(Rows from a dataset)

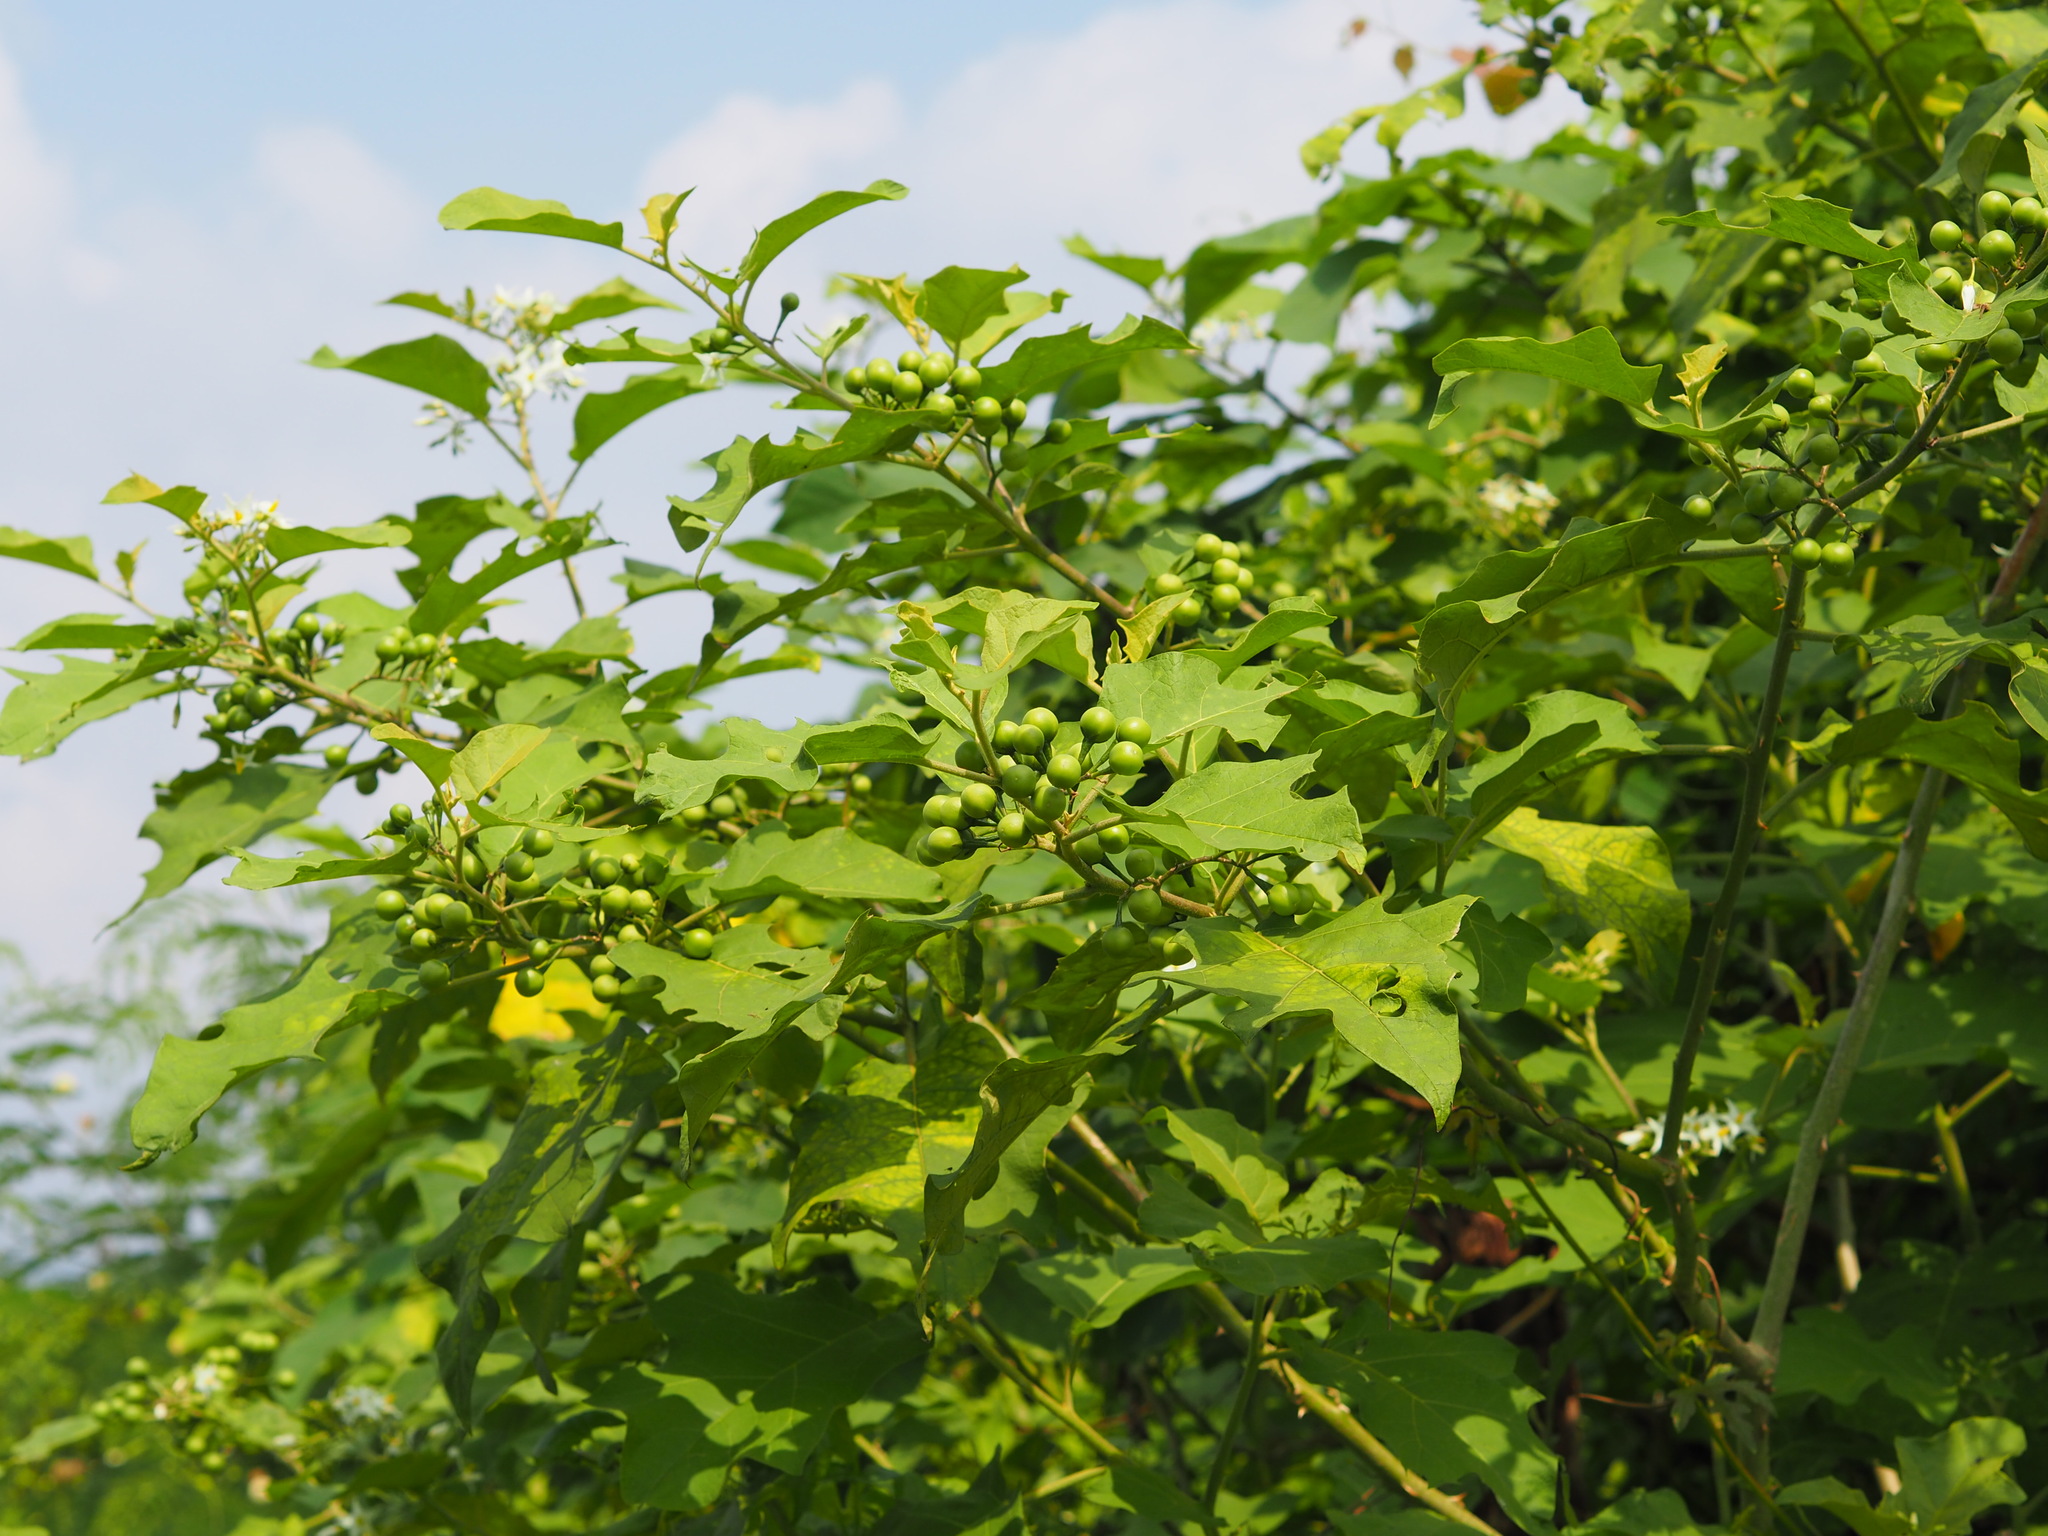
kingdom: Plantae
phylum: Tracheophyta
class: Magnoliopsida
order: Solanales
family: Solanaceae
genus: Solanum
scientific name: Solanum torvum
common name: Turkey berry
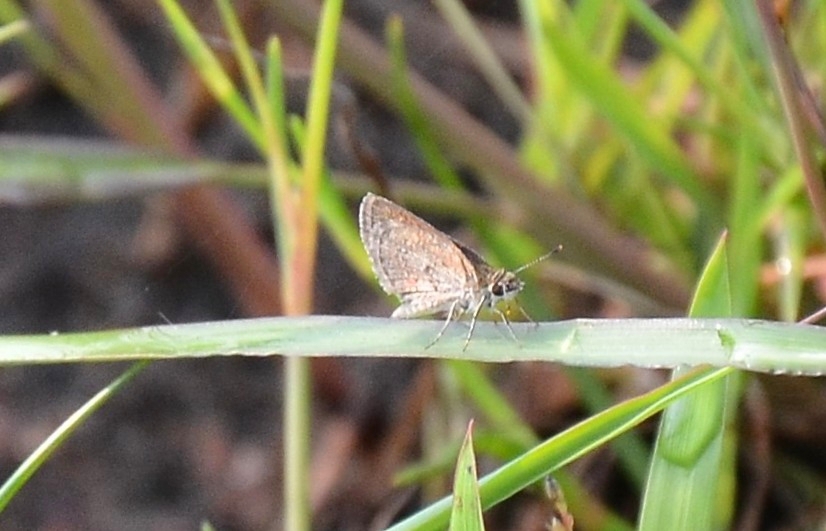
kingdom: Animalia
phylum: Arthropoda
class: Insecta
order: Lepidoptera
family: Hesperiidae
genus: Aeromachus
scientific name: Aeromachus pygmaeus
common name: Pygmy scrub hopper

---

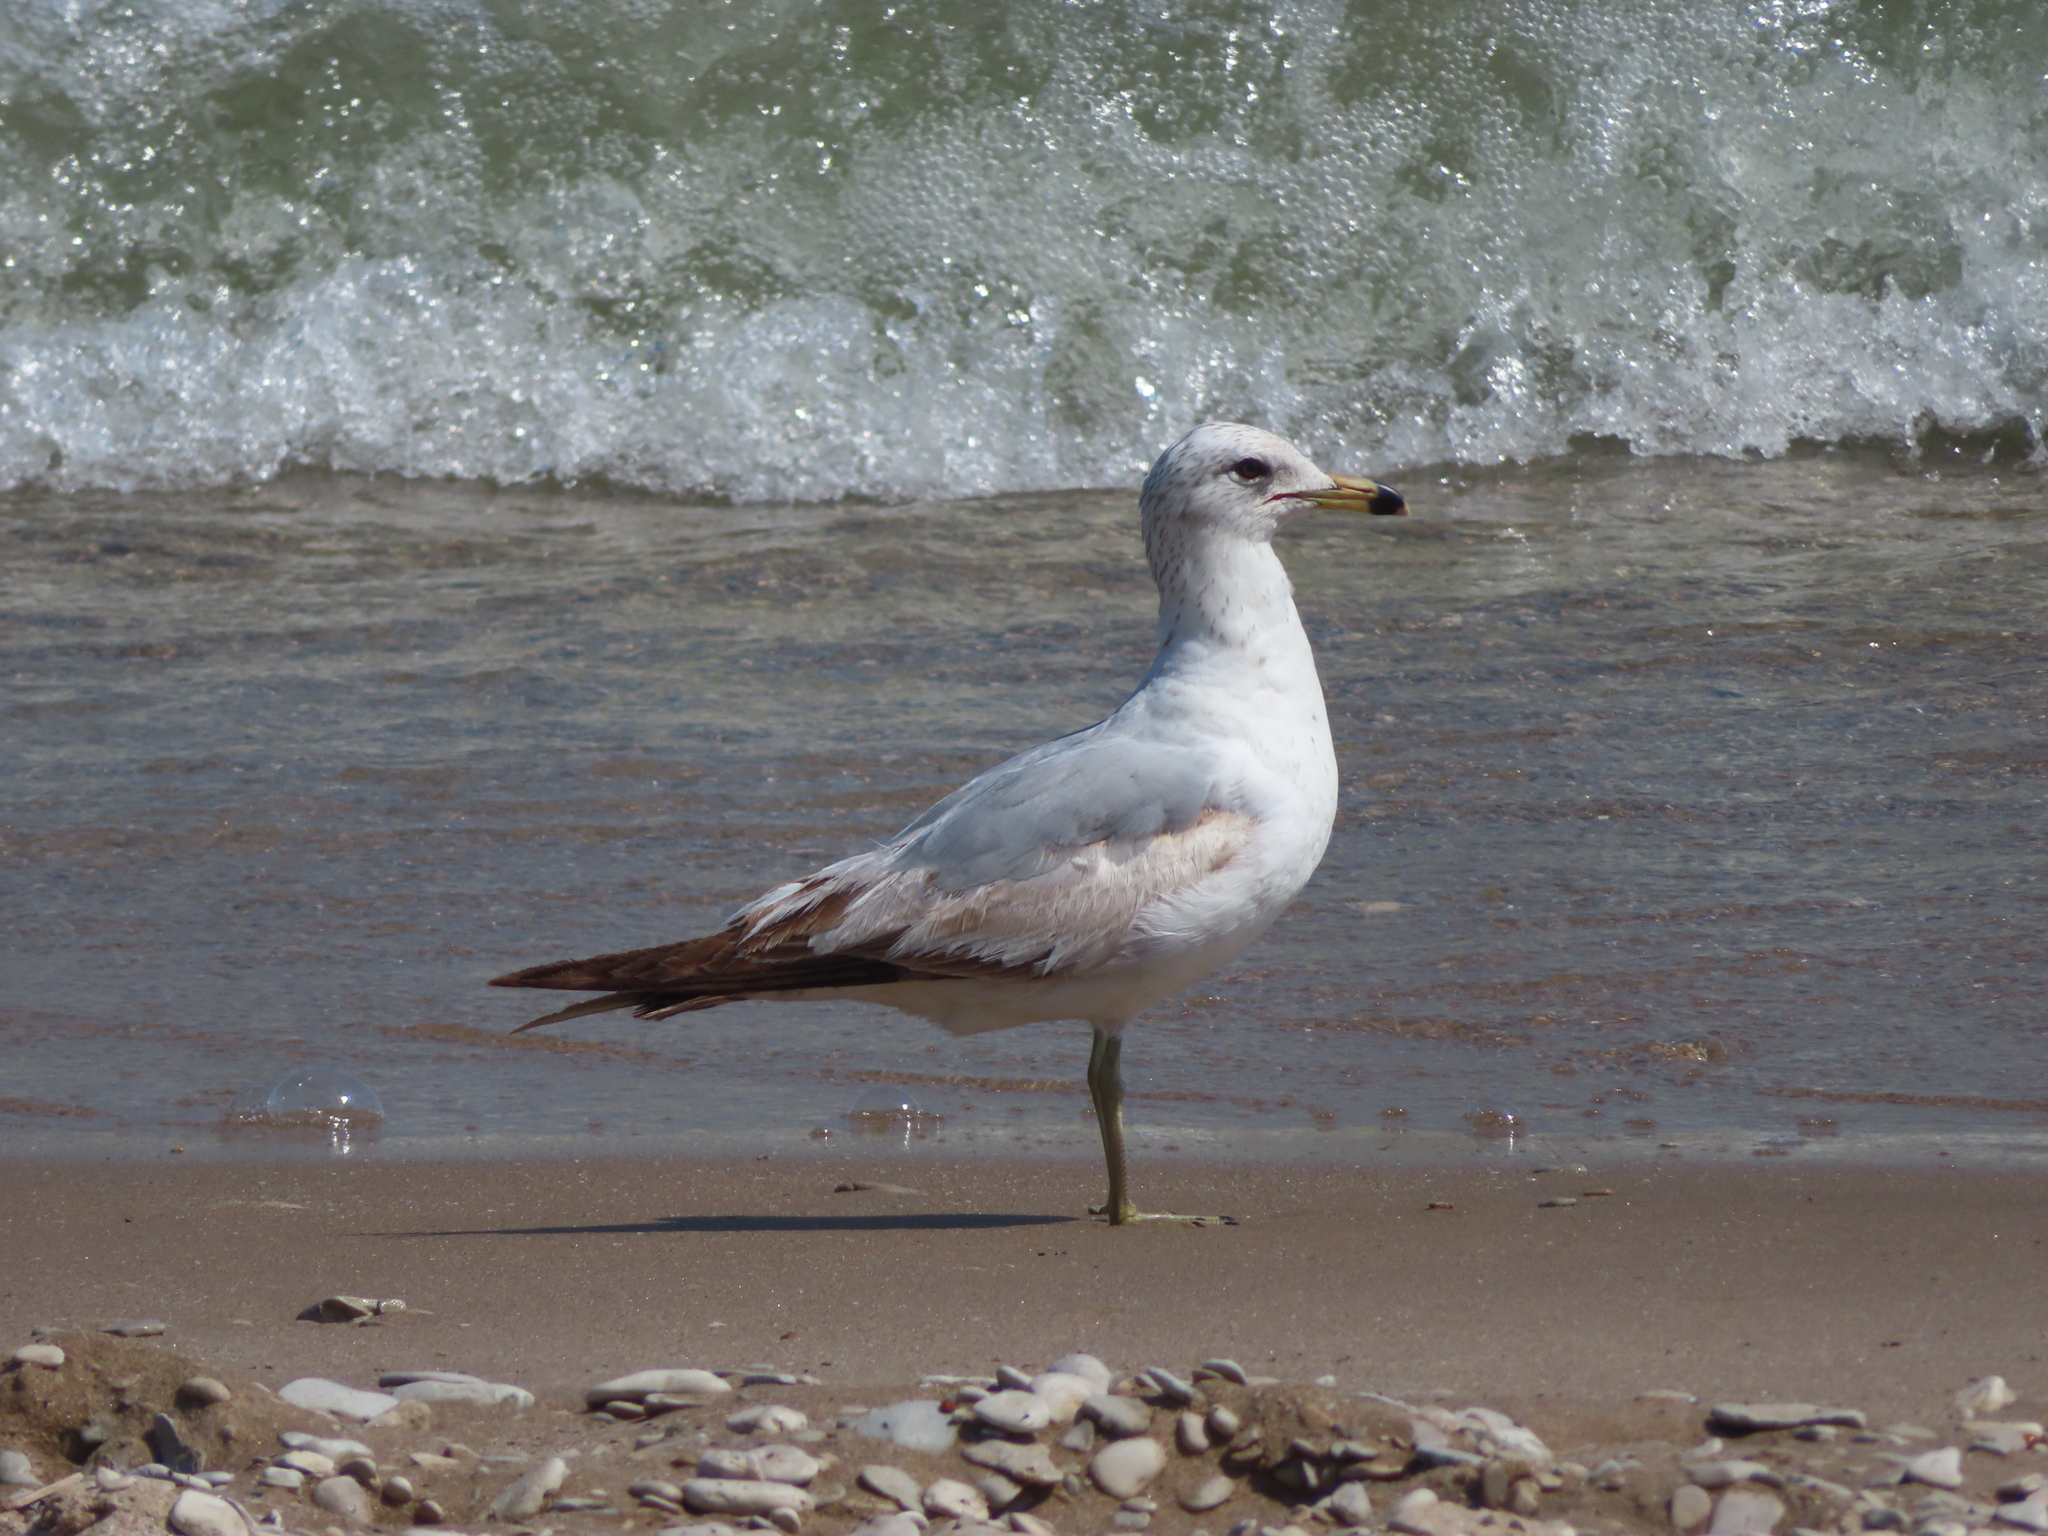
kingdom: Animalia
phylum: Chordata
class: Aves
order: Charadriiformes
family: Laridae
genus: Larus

TASK INSTRUCTIONS:
Format the records as a numbered list, starting with the line that contains "kingdom: Plantae" and continuing through the line that contains "scientific name: Aeromachus pygmaeus". Skip blank lines and leave the pictures out.

RESULT OF THE EXERCISE:
1. kingdom: Plantae
2. phylum: Tracheophyta
3. class: Magnoliopsida
4. order: Solanales
5. family: Solanaceae
6. genus: Solanum
7. scientific name: Solanum torvum
8. common name: Turkey berry
9. kingdom: Animalia
10. phylum: Arthropoda
11. class: Insecta
12. order: Lepidoptera
13. family: Hesperiidae
14. genus: Aeromachus
15. scientific name: Aeromachus pygmaeus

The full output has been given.